In 1981, Zolla-Pazner participated in the description of the immunologic abnormalities of patients presenting with Kaposi's sarcoma, which was associated with the then-mysterious illness that later became known as AIDS. She initiated systemic testing to enumerate CD4 and CD8 cells and antibodies in order to diagnose HIV infection and follow the effects of treatment with antiretroviral drugs. She was also responsible for the description of immunologic abnormalities in the first patients with AIDS-related Mycobacterium avium-intracellulare infections and for identifying similar immunologic abnormalities in apparently healthy gay men who later developed AIDS. This latter work was an early indication of the chilling reality that one-third of gay men in New York City were suffering from this fatal but as-yet-unidentified illness. In 1989, Zolla-Pazner became Director of AIDS Research at the Manhattan Veterans Administration Medical Center, part of the NYU School of Medicine, where she was a member of the Department of Pathology for 46 years.

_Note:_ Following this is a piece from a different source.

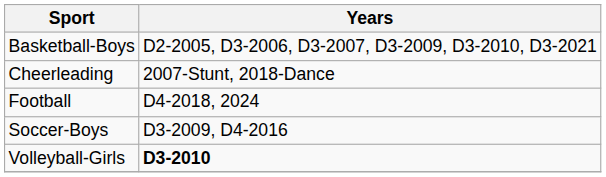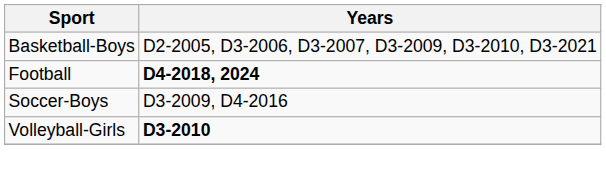- row: Cheerleading | 2007-Stunt, 2018-Dance
Football | Years: normal -> bold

In 2015, Zolla-Pazner moved to Mount Sinai School of Medicine.

Building on her correlation of levels of V2 antibodies with reduced infection rates in the RV144 vaccine trial, Zolla-Pazner and her colleagues have spent the last 10 years developing "designer vaccines," i.e., V2- and V3-scaffold proteins that focus the immune response on the production of antibodies specific for these two regions of gp120. Studies of these recombinant vaccine constructs in both rabbits and nonhuman primates have demonstrated that they induce antibodies that react with the envelopes of diverse viruses within the various subgroups of HIV and have biologic activities that have been associated with protection from infection.